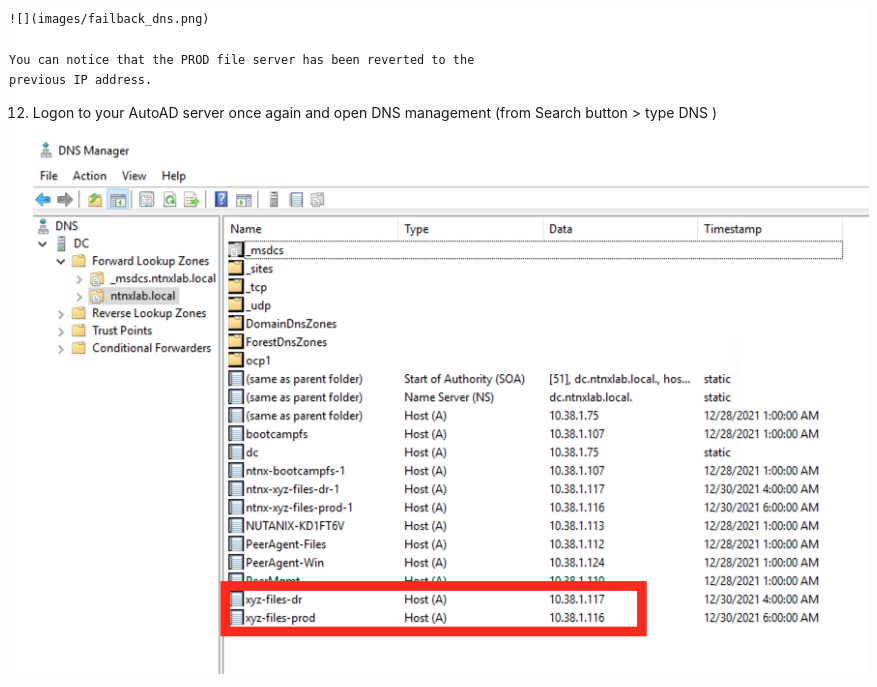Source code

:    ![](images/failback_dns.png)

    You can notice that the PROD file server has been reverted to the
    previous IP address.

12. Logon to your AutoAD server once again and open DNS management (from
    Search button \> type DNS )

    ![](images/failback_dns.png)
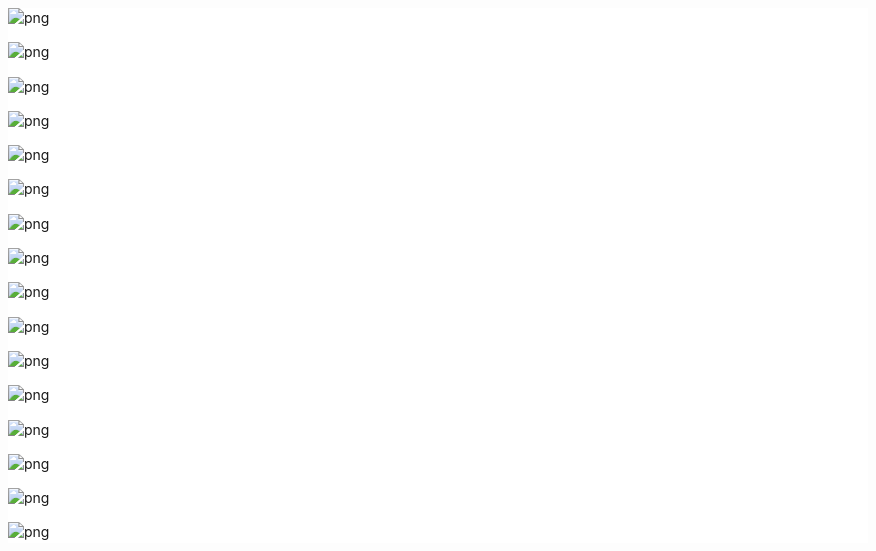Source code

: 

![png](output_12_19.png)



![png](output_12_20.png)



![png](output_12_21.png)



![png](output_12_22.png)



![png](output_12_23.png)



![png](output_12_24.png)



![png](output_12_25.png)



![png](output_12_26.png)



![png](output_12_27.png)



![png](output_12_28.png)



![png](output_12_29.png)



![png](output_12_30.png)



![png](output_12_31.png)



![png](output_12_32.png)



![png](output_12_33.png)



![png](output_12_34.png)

- - -

How many lines in the entries above contain the word "server"? Reply with the number alone.

2